Christoph Matznetter (born 8 June 1959 in Vienna) is an Austrian politician. He has been a member of the Austrian Parliament since 2002. His service in parliament was interrupted by a brief tenure from 2007 to 2008 as State Secretary in the Federal Ministry of Finance. He is a member of the Social Democratic Party.

== Education and Professional Career ==
From 1978 to 1982, Matznetter studied political science at the University of Vienna, where he graduated with a master's degree. During his studies he apprenticed as an accountant, and in 1985 took the examinations to become a certified public accountant. From 1985 to 2004 he was managing director of
Merkur-Treuhand Wirtschaftstreuhand- und Steuerberatungsges.m.b.H. In 2001, Matznetter resumed his academic studies at the University of Vienna, where he earned a Ph.D. in 2002. His dissertation focuses on EU tax policy and EU tax law.

== Political career ==
From November 2002 until January 2007 he was a Member of Parliament and speaker for Financial and Budget Affairs of the Social Democratic Parliamentary Fraction.

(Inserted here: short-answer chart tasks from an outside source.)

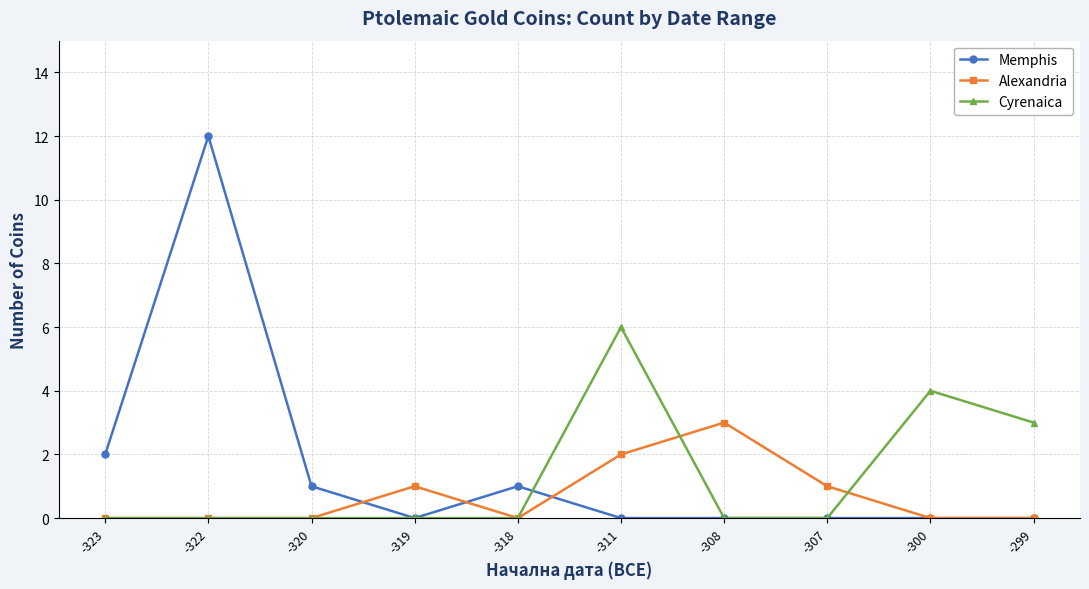

List the series in order of their peak value, lowest first.

Alexandria, Cyrenaica, Memphis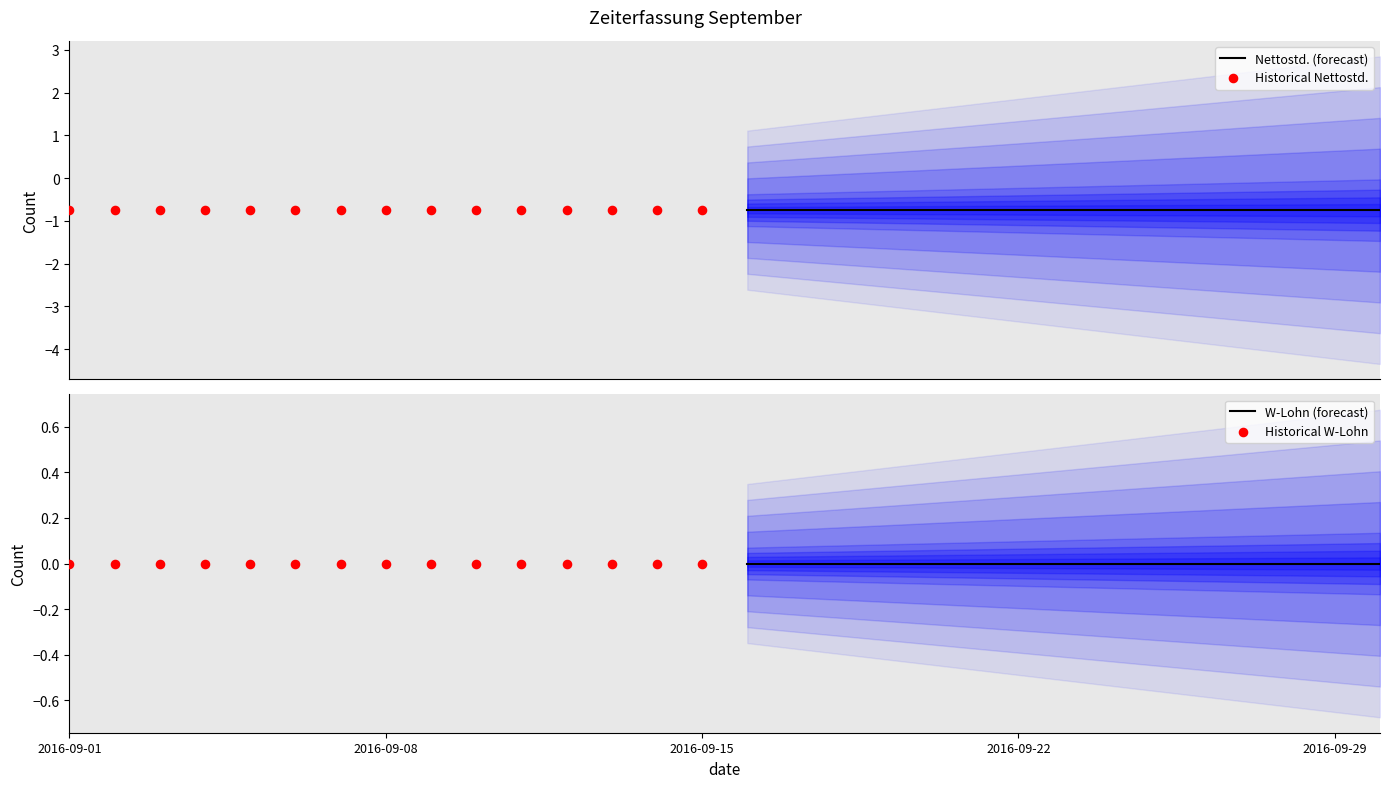

Is the value of Historical Nettostd. at 2016-09-01 greater than the value of W-Lohn (forecast) at 9?

No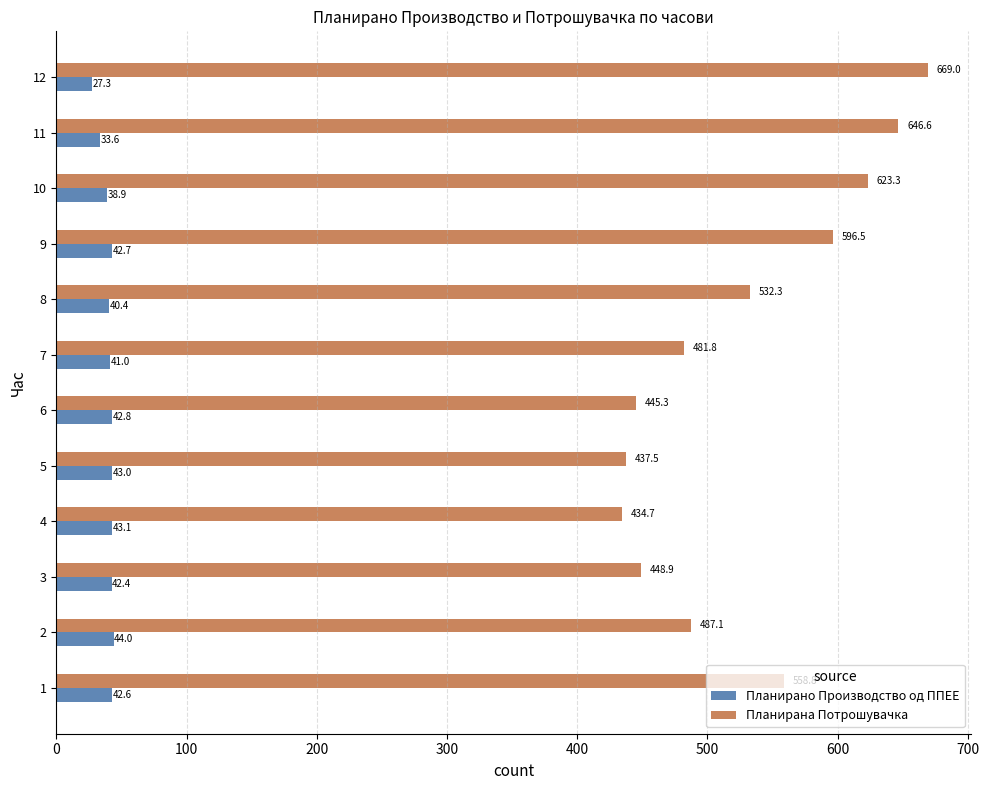

The value of Планирано Производство од ППЕЕ at 10 is 63.6. True or false?

False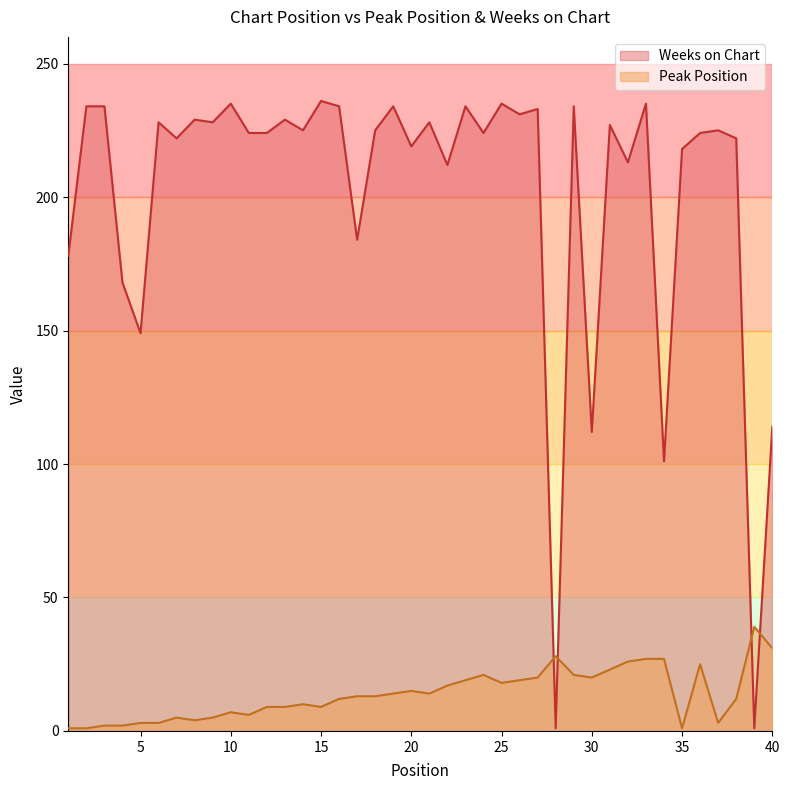

What are all the series names shown in the legend?

Weeks on Chart, Peak Position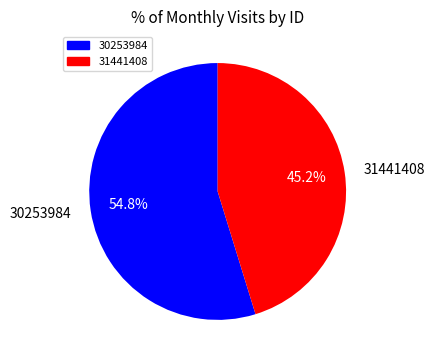

To the nearest percent, what is the difference between the 31441408 and 30253984 slice percentages?

10%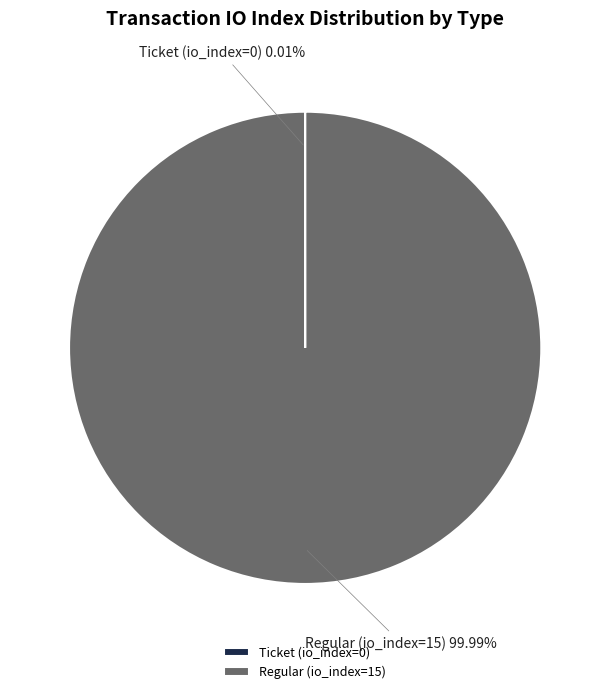

To the nearest percent, what percentage of the pie is Regular (io_index=15)?

100%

Since June 2005 he is president of the Social Democratic Association for Enterprises and Entrepreneurs.

In January 2007 he was appointed as State Secretary in the Federal Ministry of Finance in the first government of Alfred Gusenbauer as Chancellor of Austria. Minister of Finance was Wilhelm Molterer, head of the conservative Austrian People's Party the coalition partner of the Social Democrats in this government.

With the inauguration of the new government of Werner Faymann as Chancellor of Austria in December 2008, 2nd Christoph Matznetter returned as Member and speaker for Economic Affairs of the Social Democratic Parliamentary Fraction in the Austrian Parliament. Since January 2009 he is also vice-president of the Austrian Federal Economic Chamber.

Since September 20, 2023, Matznetter has been chairman of the parliament's foreign policy committee.